Last year I changed my voter registration from Illinois to Minnesota, and back in November I cast my first ballot up here, in a local election.
Yesterday afternoon I’m driving my daughter home from school when I notice a “VOTE HERE” sign outside a local church. And that is, literally, the very first time it had occurred to me that Minnesota is a Super Tuesday state and this was the primary election day.
Here I am, somebody who cares enough about politics to make time out of his busy life to blog about the upcoming election, and I had no idea that it was election day in my state until three hours before polls closed! That’s embarrassing.
But at the same time, kind of understandable. If I had gone to the polls yesterday, what would that have accomplished? There was no primary competition on the Democratic side for either my House seat (Craig) or the Senate (Klobuchar). I suppose I could have racked my brain over whether to vote for Biden, for “uncommitted”, or for renegade Minnesota Representative Dean Phillips in the presidential primary, but to what end?
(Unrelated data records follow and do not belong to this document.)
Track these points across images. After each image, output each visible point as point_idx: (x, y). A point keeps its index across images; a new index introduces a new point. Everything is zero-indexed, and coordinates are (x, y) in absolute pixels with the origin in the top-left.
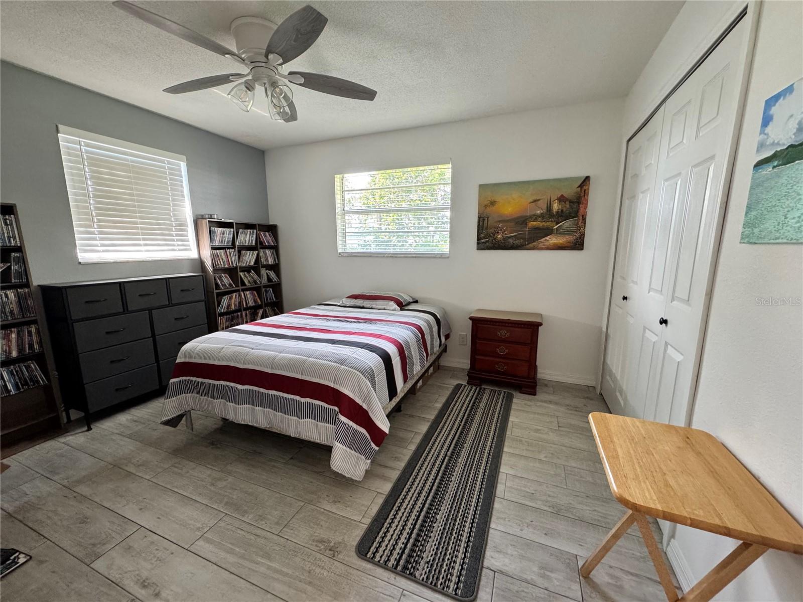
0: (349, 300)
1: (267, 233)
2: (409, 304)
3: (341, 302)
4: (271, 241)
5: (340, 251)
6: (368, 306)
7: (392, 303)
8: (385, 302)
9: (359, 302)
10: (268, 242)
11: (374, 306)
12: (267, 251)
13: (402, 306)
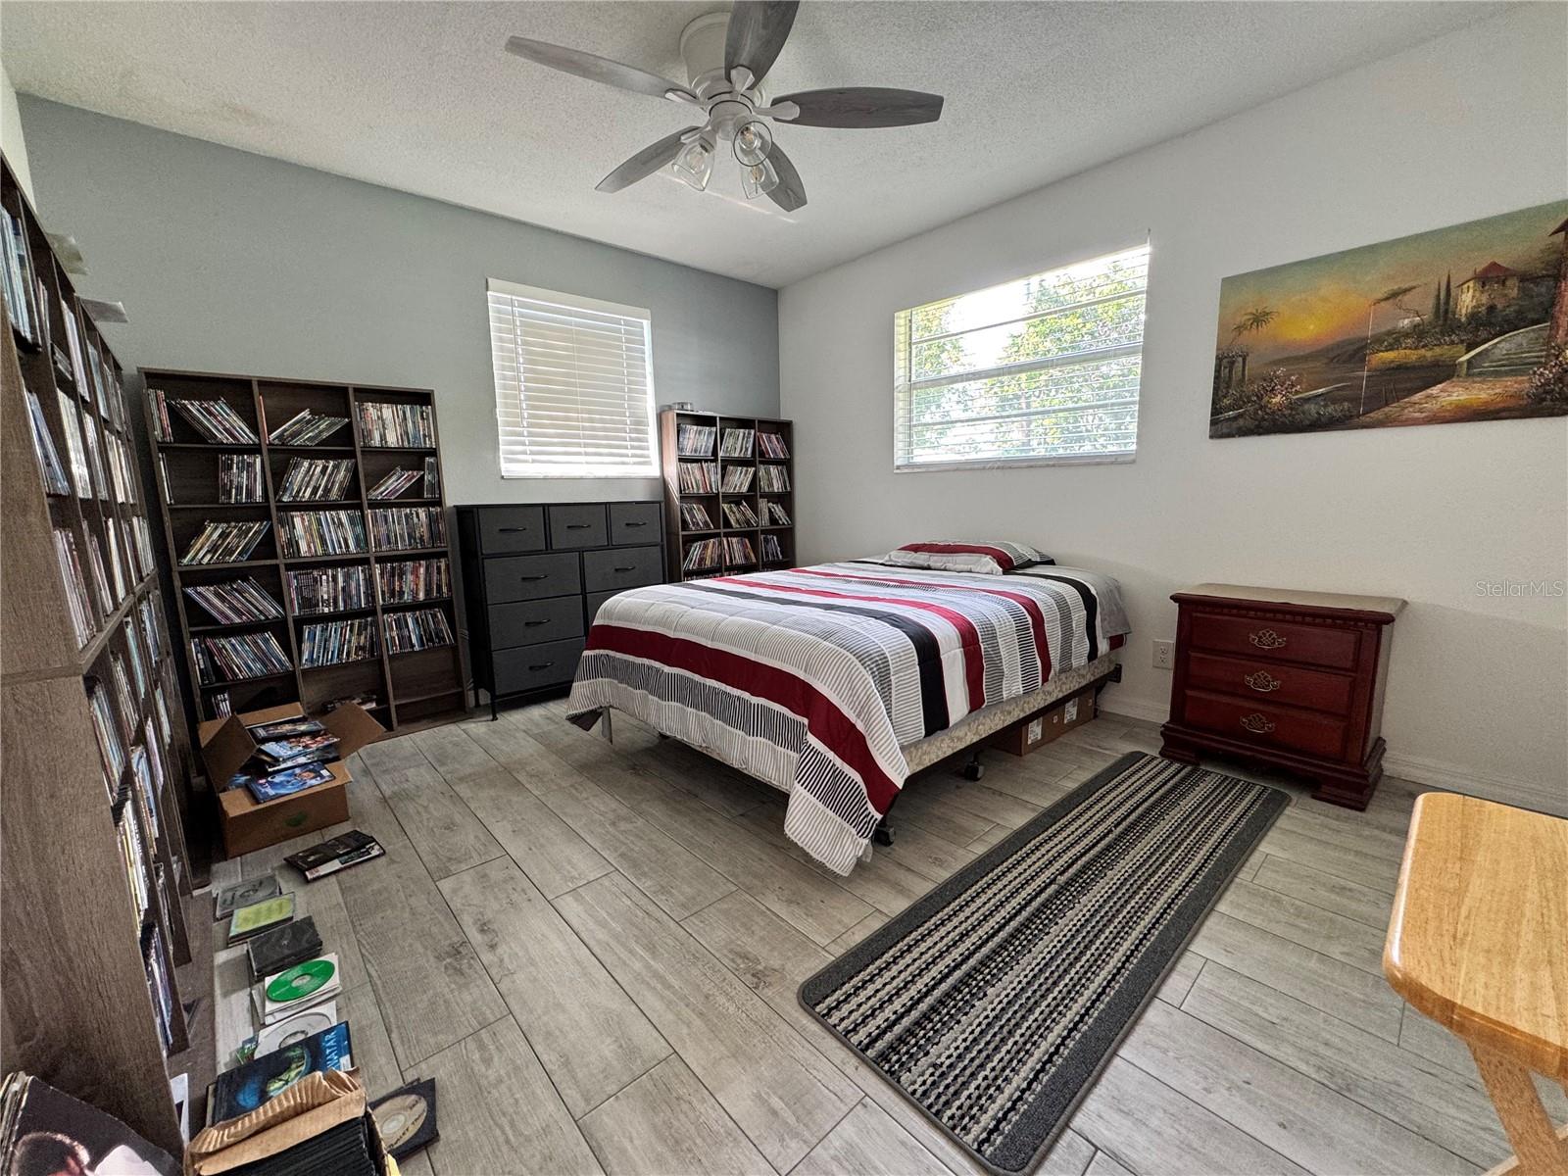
0: (903, 552)
1: (773, 437)
2: (1030, 564)
3: (887, 558)
4: (779, 450)
5: (897, 463)
6: (938, 565)
7: (988, 558)
8: (975, 557)
9: (921, 558)
10: (774, 452)
11: (949, 566)
12: (772, 468)
13: (1008, 566)
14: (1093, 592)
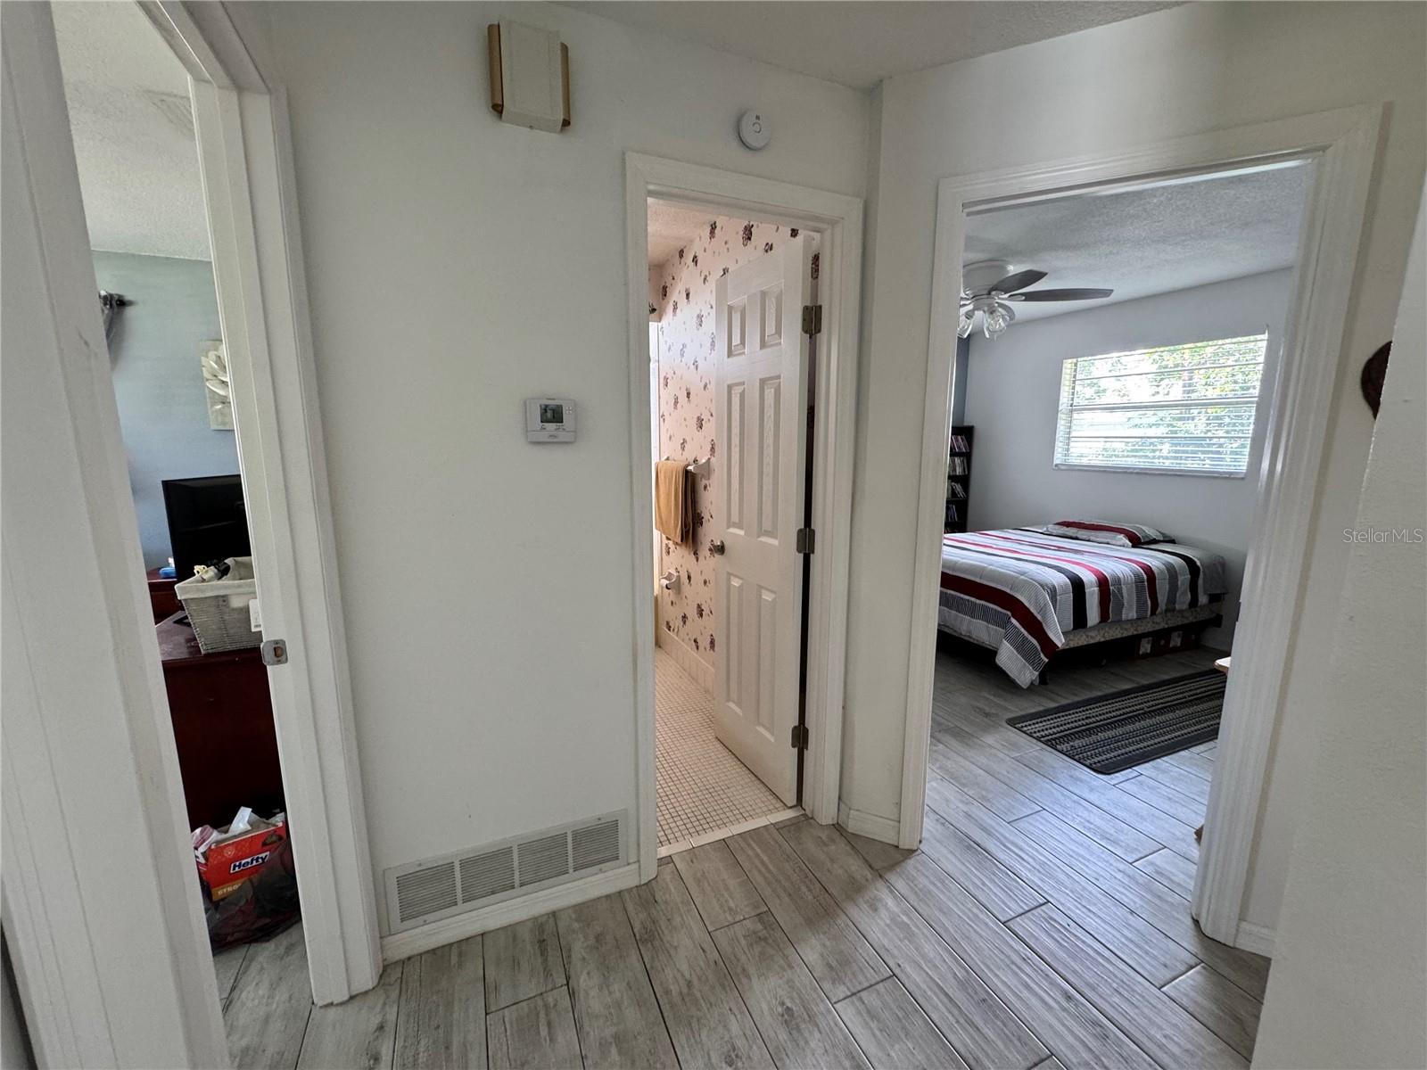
0: (1057, 527)
1: (959, 437)
2: (1155, 541)
3: (1045, 529)
4: (962, 447)
5: (1056, 461)
6: (1084, 537)
7: (1121, 536)
8: (1112, 534)
9: (1072, 531)
10: (959, 448)
11: (1092, 538)
12: (956, 459)
13: (1136, 542)
14: (1198, 563)
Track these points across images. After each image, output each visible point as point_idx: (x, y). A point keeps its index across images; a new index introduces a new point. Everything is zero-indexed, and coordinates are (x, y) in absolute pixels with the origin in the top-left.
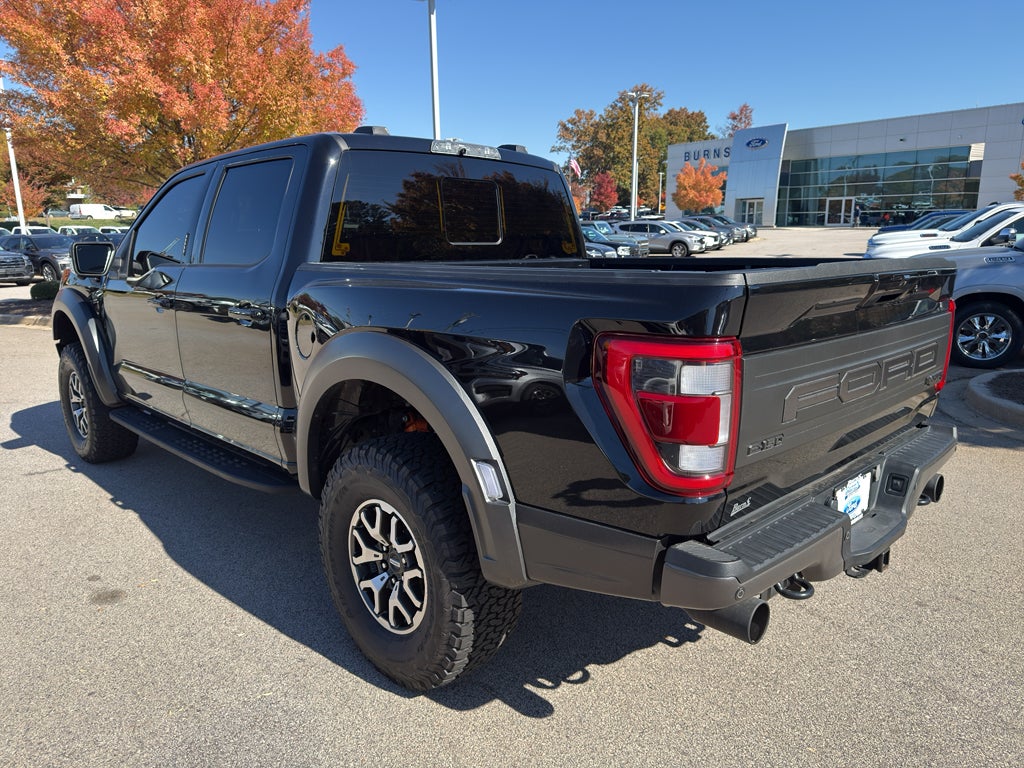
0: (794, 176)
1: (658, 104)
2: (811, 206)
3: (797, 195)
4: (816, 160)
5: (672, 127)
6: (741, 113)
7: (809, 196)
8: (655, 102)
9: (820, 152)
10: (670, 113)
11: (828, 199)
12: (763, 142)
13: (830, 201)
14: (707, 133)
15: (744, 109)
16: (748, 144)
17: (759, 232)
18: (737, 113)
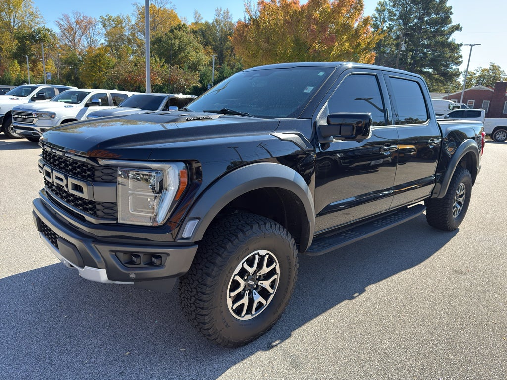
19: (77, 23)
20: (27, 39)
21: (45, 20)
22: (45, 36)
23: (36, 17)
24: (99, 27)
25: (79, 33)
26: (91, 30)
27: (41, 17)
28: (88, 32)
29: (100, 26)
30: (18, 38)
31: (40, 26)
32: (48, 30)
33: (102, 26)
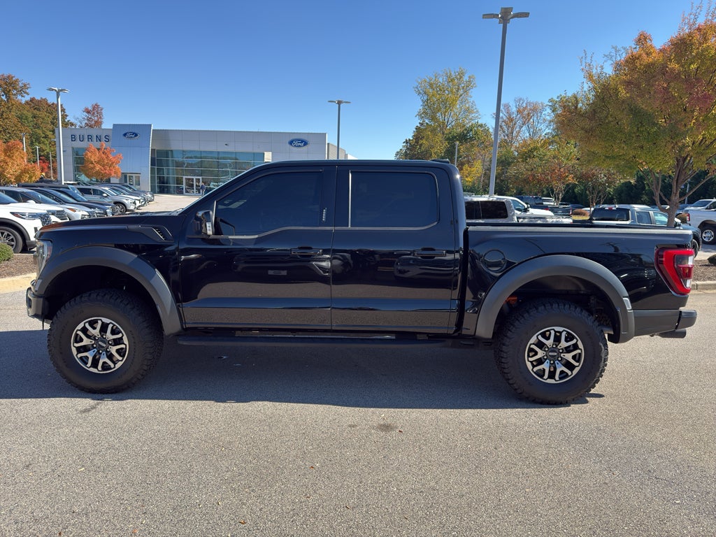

So, both my wife and I sat this Super Tuesday out. November, obviously, will be a different matter.
More globally, Super Tuesday marked the end of the Haley campaign; she officially suspended her bid this morning. She did manage to win a single state, though: that Republican hotbed of Vermont, 50-46. (Over the weekend she had won her first primary contest in another Republican hotbed, the District of Columbia.) I heard at one point last night that, across all states yesterday, she was only attracting something like 25% of the vote. In Texas, for instance, she lost 78-17.
The race I was most interested in yesterday was the jungle primary for an open Senate seat in California, which featured three compelling Democratic House members – Adam Schiff, Katie Porter, and Barbara Lee – and an uninspiring Republican field led by former baseball star Steve Garvey. Three months ago I’d have thought that Schiff and Porter would advance to the general, which would have been a potentially expensive internecine race in the fall. However, Porter and Lee both underperformed and it only took half an hour after polls closed for Garvey to clinch the second position in the runoff. I’m sad to see Porter leave office, and I was also sad to see a former high school classmate, Joanna Weiss, finish 3rd in the jungle primary for Porter’s open seat in California’s 47th district (perhaps better known as the seat that Sam Seaborn ran in, in a by-election, when Rob Lowe wanted to leave The West Wing in mid-season).
But the most interesting political news of the day came in a state whose primary isn’t until later this month: Arizona, where first-term U.S. Senator Krysten Sinema announced that she would not be running for re-election. A former Green, she had been elected as a Democrat but later became an independent, while still caucusing with the Democrats. Unlike Sanders, she left the party not because she was to its left, but because she had drifted to its right. Congressman Ruben Gallego had announced he would primary Sinema, and it was widely believed he would win. After she left the party to avoid that primary, it was presumed that there would be a three-way general election this fall. As such, Sinema’s decision to stand down rather than run as an independent is a good sign for the Democrats’ ability to retain a key swing seat in the Senate, particularly if as expected the Republicans nominate MAGAite Kari Lake to face Gallego; it is easier to imagine Lake winning a three-way race than a head-to-head against Gallego.